Sadly, Bitter Medicine left a bitter taste in my mouth. It was not thrilling. In fact, it was quite dull. The big reveal – the giant surprise – the huge climax – I’m still waiting for it. Such as it was, the story went on, and then it ended, not with a bang, but a whimper.
This case is personal for V. I. Warshawski. Her friend Consuelo’s pregnancy is already considered high-risk. The girl is only sixteen, she’s diabetic, and hasn’t had the best prenatal care. When she goes into early labor while out of town, V. I. rushes her to the nearest hospital. Supposedly a hospital with a top-notch neonatal staff. Yet, sadly, mother and baby die.
V. I. thinks there might be more to the story than poor luck on the part of mother and baby. She thinks something is going on, at the hospital. And she is on the case. Along the way she’ll discover some interesting things about the hospital and its staff. And, she’ll find her own life in danger when it’s clear that someone is very determined to keep some things secret.

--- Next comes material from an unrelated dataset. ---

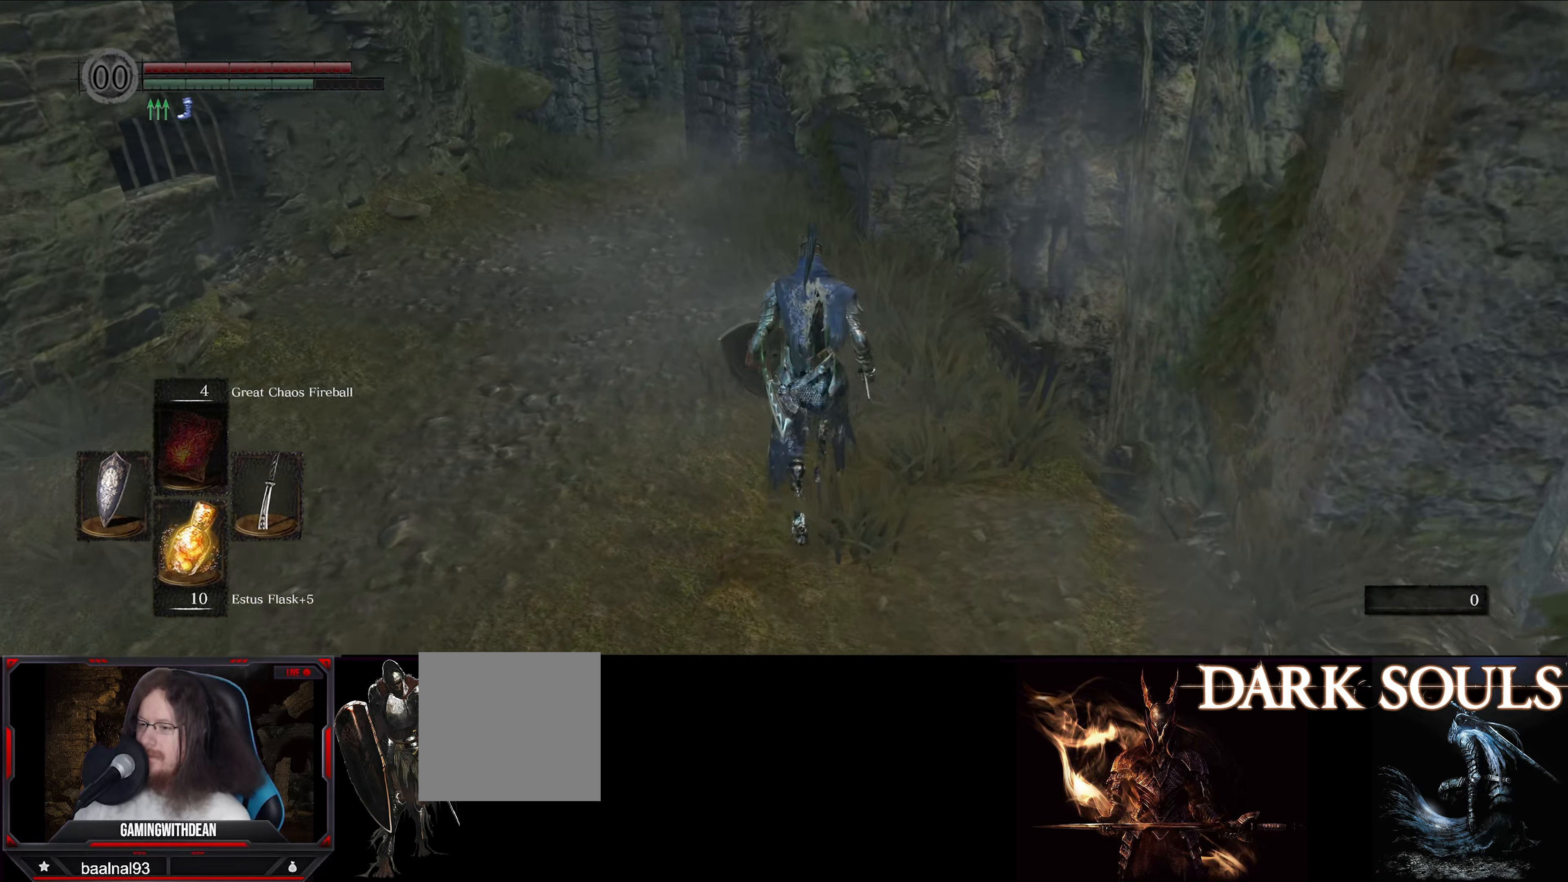
{"buttons": [], "left_stick": "up", "right_stick": "center", "events": [[166, "right_stick", "down"], [400, "right_stick", "center"]]}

As the bodies start piling up, V. I. knows she’s onto something… something big.
It all sounds pretty good, doesn’t it? Sadly, it’s not. I was expecting some real thrills, some very strange goings-on at the hospital, something that helps explain the deaths. But for the most part, the poor mother and baby are forgotten about. Or at least that’s how it felt. Like they were pushed to the back burner while V. I. tackles a bunch of other issues that keep piling up.
Further, if I hadn’t read a bunch of other books in the series, I would seriously dislike V. I., and doubt her investigative abilities. She’s downright nasty in this book. Even her friends get the brunt of her moodiness. And she doesn’t come off as very competent or caring. Her good friend and neighbor, a character who appears in many of the books, goes so far out on a limb to help her and she barely says “Thanks”.
But the worst part is that the book simply meanders for a long time before finally coming back to its main point. Why did mother and baby die? If you want to know the answer, feel free to skip the entire middle section of the book and flip to the end. Because the entire middle is filled with all kinds of stuff that doesn’t help answer the question.
Basically, it’s just a poorly-written novel. You end up with a dull book, unlikeable characters, and a story that doesn’t hold together. Paretsky (and V. I. Warshawski) can do so much better!